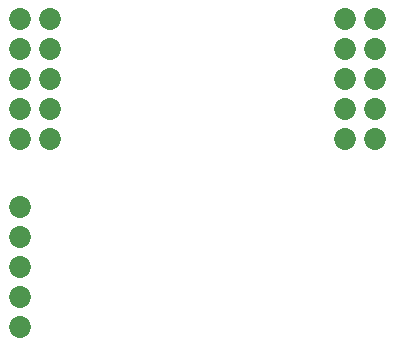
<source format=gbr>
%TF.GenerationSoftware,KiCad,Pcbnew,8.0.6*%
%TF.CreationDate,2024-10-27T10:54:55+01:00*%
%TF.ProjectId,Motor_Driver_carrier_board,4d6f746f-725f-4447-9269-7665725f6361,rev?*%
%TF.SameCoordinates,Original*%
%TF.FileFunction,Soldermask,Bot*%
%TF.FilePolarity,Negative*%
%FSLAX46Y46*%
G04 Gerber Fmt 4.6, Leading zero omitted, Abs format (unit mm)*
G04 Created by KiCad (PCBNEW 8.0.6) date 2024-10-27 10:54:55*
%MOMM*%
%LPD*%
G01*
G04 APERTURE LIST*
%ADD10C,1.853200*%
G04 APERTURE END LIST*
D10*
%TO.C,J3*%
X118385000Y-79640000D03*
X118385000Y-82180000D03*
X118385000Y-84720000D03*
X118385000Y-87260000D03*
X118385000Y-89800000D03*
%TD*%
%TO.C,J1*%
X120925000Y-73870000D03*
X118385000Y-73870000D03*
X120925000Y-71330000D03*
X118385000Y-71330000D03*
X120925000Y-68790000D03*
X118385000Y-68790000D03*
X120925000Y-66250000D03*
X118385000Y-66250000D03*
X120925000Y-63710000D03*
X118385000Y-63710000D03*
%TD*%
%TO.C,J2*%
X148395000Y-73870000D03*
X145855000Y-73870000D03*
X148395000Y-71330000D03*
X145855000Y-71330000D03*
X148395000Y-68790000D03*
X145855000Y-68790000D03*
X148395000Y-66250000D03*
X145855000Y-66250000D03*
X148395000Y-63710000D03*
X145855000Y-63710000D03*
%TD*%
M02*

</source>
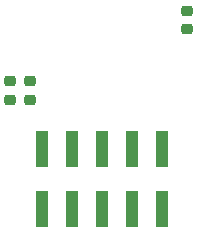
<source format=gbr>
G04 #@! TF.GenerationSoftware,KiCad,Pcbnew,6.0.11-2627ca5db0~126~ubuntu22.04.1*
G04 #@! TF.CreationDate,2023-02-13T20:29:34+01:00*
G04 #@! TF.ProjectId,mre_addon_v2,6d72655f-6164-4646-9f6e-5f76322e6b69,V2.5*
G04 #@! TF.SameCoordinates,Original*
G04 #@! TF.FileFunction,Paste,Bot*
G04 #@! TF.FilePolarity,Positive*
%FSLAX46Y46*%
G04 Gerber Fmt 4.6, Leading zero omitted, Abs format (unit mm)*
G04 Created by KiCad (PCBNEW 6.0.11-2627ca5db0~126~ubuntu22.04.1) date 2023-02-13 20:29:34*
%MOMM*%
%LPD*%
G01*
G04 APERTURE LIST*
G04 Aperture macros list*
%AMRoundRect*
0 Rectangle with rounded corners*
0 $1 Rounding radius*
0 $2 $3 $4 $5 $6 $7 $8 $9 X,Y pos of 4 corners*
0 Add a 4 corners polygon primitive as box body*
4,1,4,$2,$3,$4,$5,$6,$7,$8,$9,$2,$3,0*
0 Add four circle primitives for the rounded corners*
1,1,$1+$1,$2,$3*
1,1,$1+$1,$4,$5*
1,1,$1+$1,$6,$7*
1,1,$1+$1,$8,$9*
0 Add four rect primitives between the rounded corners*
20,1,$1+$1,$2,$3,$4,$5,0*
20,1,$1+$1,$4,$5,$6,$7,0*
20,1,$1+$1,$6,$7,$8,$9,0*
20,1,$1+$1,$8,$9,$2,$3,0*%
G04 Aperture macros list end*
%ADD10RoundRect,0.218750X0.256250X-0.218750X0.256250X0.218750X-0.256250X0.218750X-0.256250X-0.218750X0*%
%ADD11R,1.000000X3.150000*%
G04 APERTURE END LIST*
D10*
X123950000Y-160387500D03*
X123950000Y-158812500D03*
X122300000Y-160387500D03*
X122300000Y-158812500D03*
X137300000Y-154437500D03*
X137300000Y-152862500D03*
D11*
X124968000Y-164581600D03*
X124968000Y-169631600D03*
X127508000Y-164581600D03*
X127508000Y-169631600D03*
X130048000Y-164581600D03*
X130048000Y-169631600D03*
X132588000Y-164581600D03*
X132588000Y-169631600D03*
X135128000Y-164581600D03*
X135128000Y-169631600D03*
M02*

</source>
━━━━━━━━━━
Only the lines containing "corners" are needed; pull them out of the listing.

0 Rectangle with rounded corners*
0 $2 $3 $4 $5 $6 $7 $8 $9 X,Y pos of 4 corners*
0 Add a 4 corners polygon primitive as box body*
0 Add four circle primitives for the rounded corners*
0 Add four rect primitives between the rounded corners*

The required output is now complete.